In order to get the correct output, I have to add:
Serial.println(0xff & readReg(0x00), HEX); // this works OK
just as a note, this does not work either:
char a = readReg(0x00);
Serial.println(a , HEX); // println does NOT handle this very well!
but this works fine:
char a = 0x55;
Serial.println(a , HEX); // works ok
but this does not:
char a = 0xff & readReg(0x00);
Serial.println(a , HEX); // total crap!
I tried to reproduce but it worked all as expected (partly simulated) with Arduino 2009 && IDE 0021. A dive into the code of print() shows that the char is casted to a long before printing when using base HEX. For sources of print see C:\Program Files (x86)\arduino-0021\hardware\arduino\cores\arduino\print.cpp
- which arduino are you using?
- which ide version?
- is this happening in a big program that maybe runnning out or RAM?

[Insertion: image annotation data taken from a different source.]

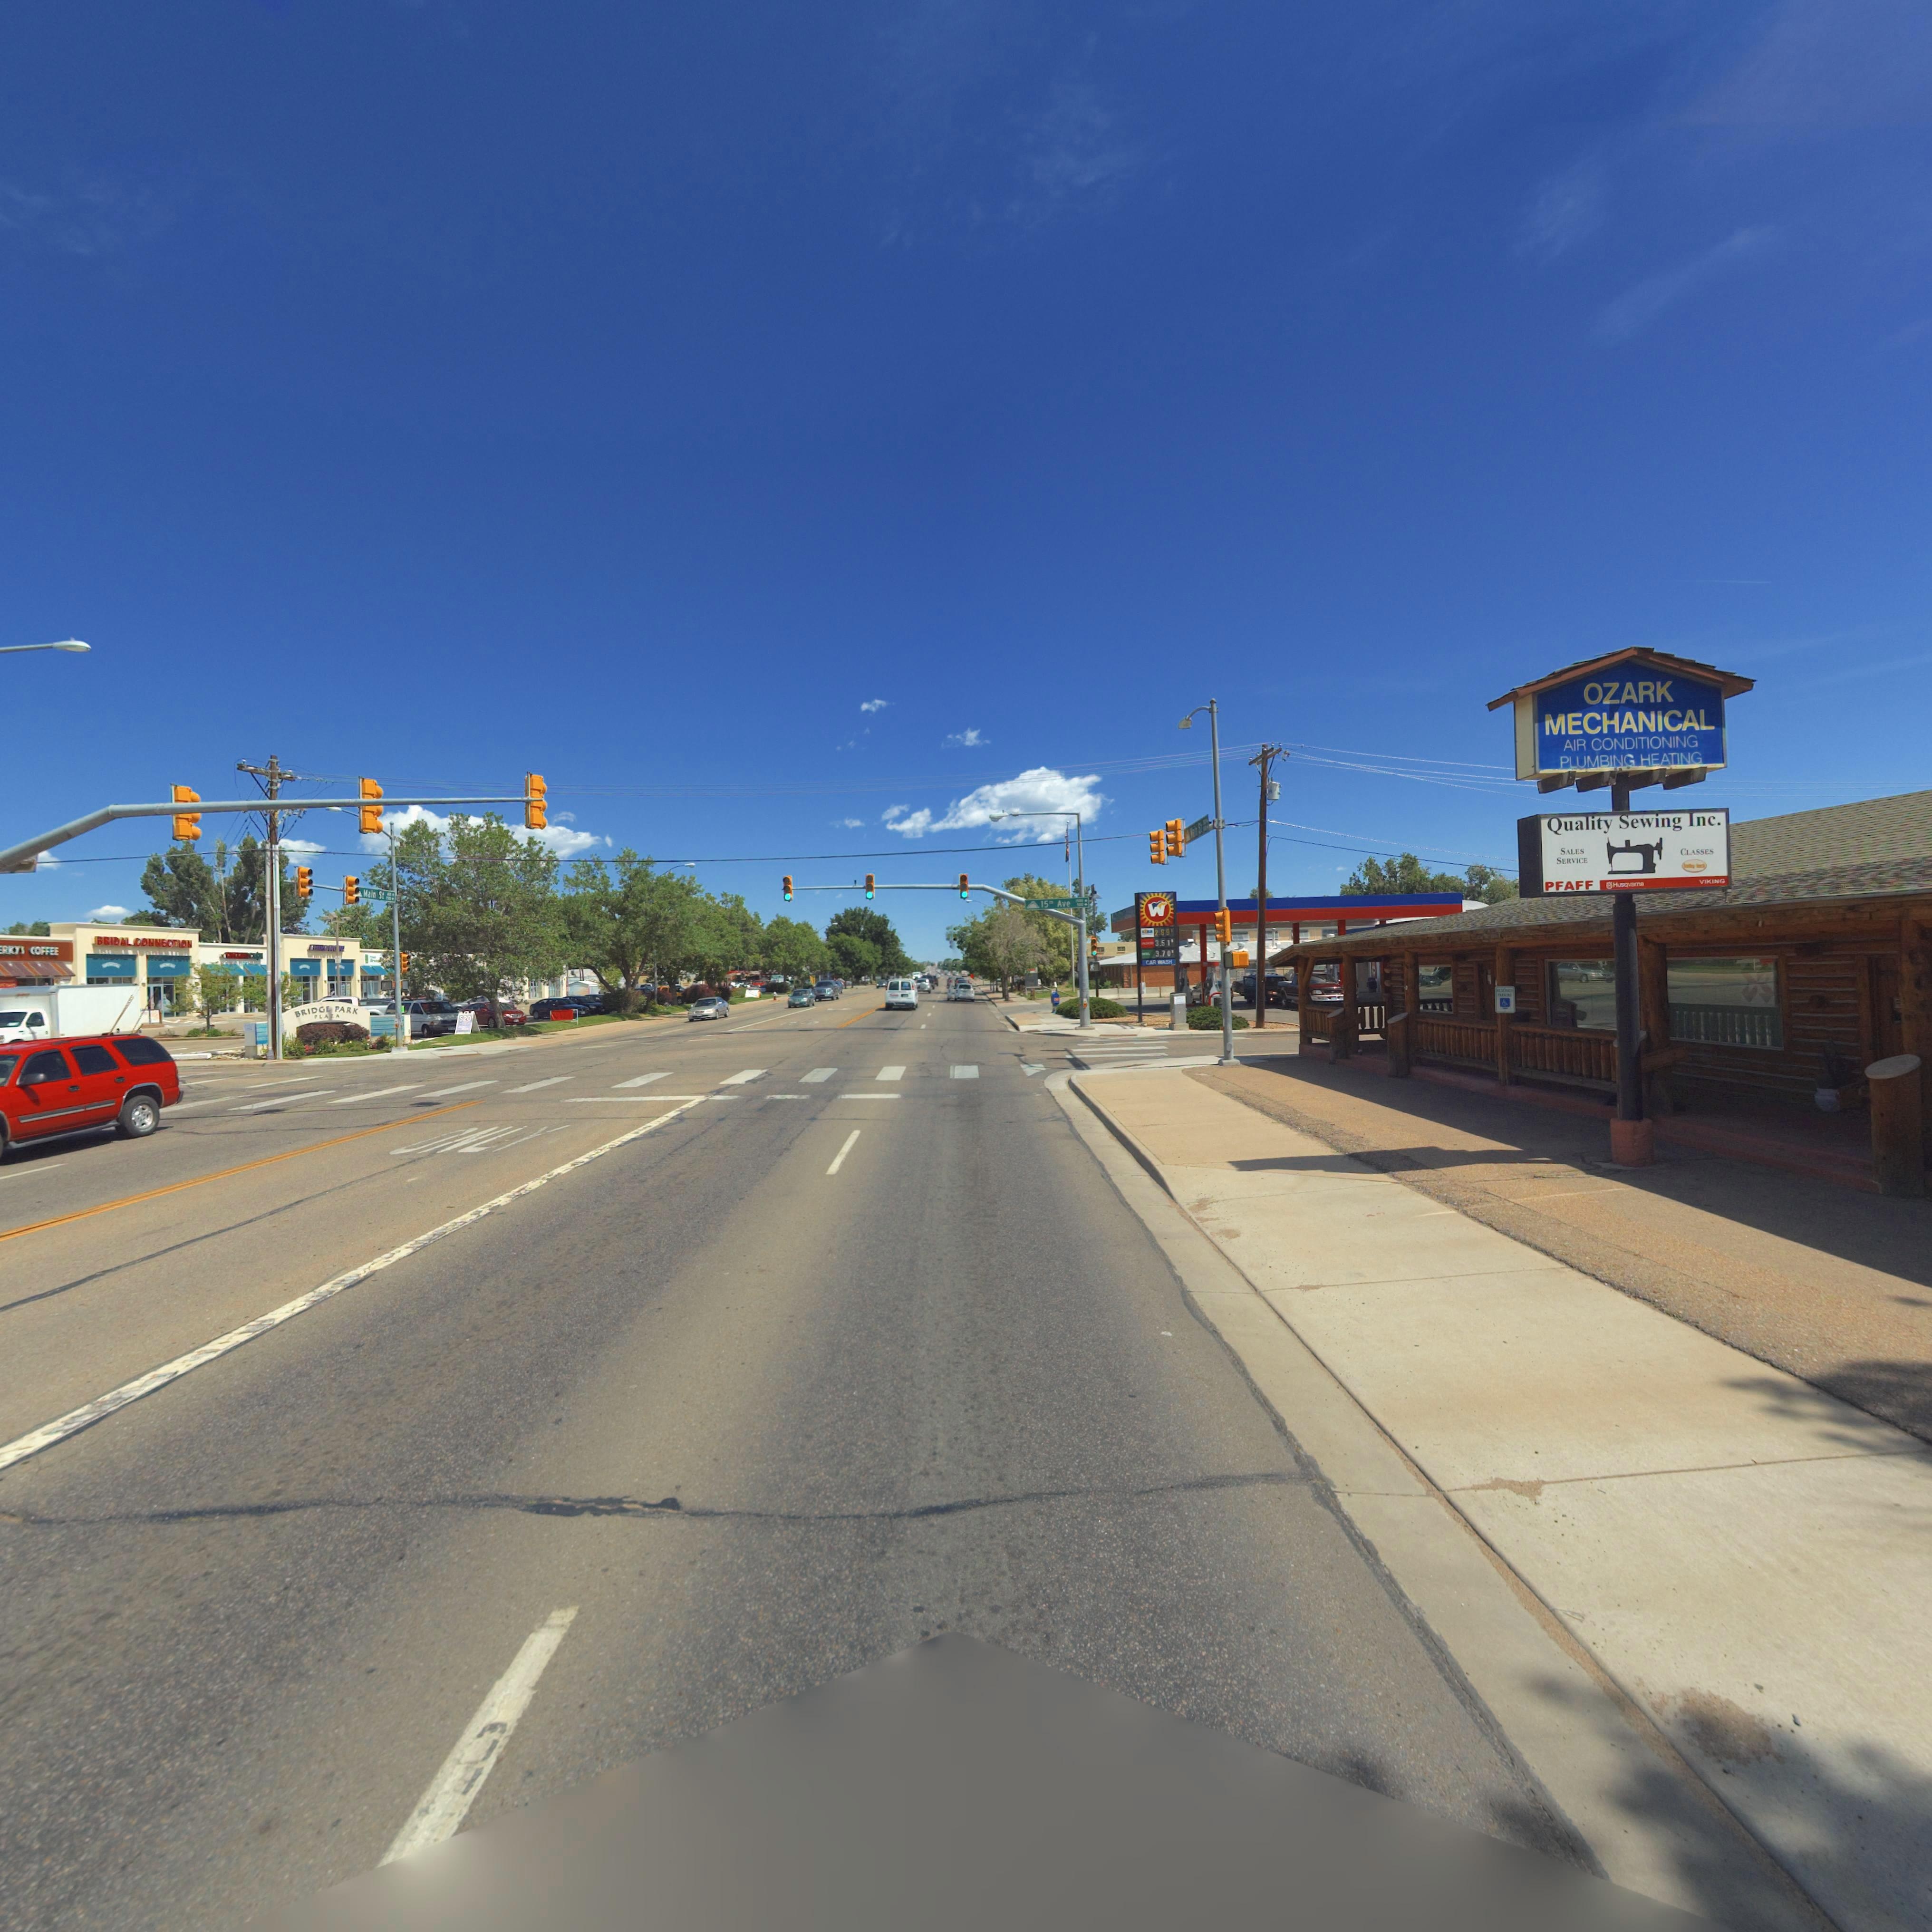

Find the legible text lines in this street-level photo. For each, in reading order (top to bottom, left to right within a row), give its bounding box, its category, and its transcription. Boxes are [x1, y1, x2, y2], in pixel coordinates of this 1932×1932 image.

[1583, 679, 1676, 705] BusinessName: OZARK
[1544, 707, 1717, 736] BusinessName: MECHANICAL
[1546, 811, 1716, 836] BusinessName: Quality Sweing Inc
[1189, 821, 1203, 839] StreetName: ***n S*
[363, 889, 385, 899] StreetName: *ain St
[1040, 900, 1071, 908] StreetName: 15** Ave
[1075, 898, 1083, 902] StreetNumberRange: 1*00
[1076, 903, 1088, 906] StreetNumberRange: *00->
[95, 936, 193, 948] BusinessName: BRIDAL CONNECTION
[2, 945, 59, 956] BusinessName: R*YS COFFEE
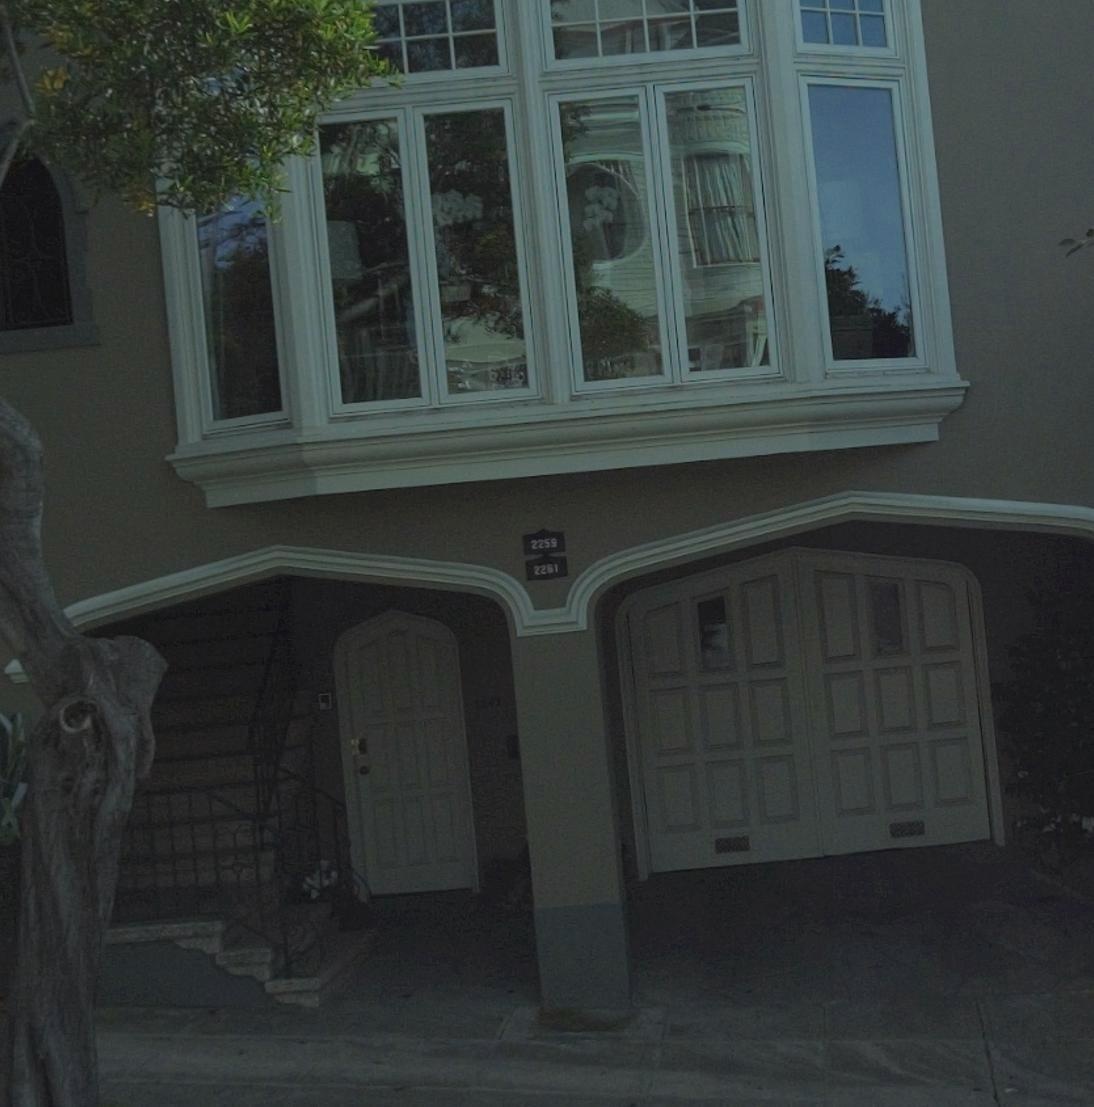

char is a SIGNED value. So anything above 127 will have the signbyte extended into the long. Just use byte b = c ; or similar and then you do not get the leadings FFs.
Very true, but the value appears to be 0x55 so sign extention should result in 0x00000055 and not 0xFFFFFF55, ...?
Can you post your complete code?
I think Msquare already got the point, char is a signed 8bit integer. The value you are printing is probably 0xAB (which equals -0x55)
To clarify this issue, what is the output of
Serial.println((uint8_t) readReg(0x00), HEX);
If the output is AB then everything should become clear.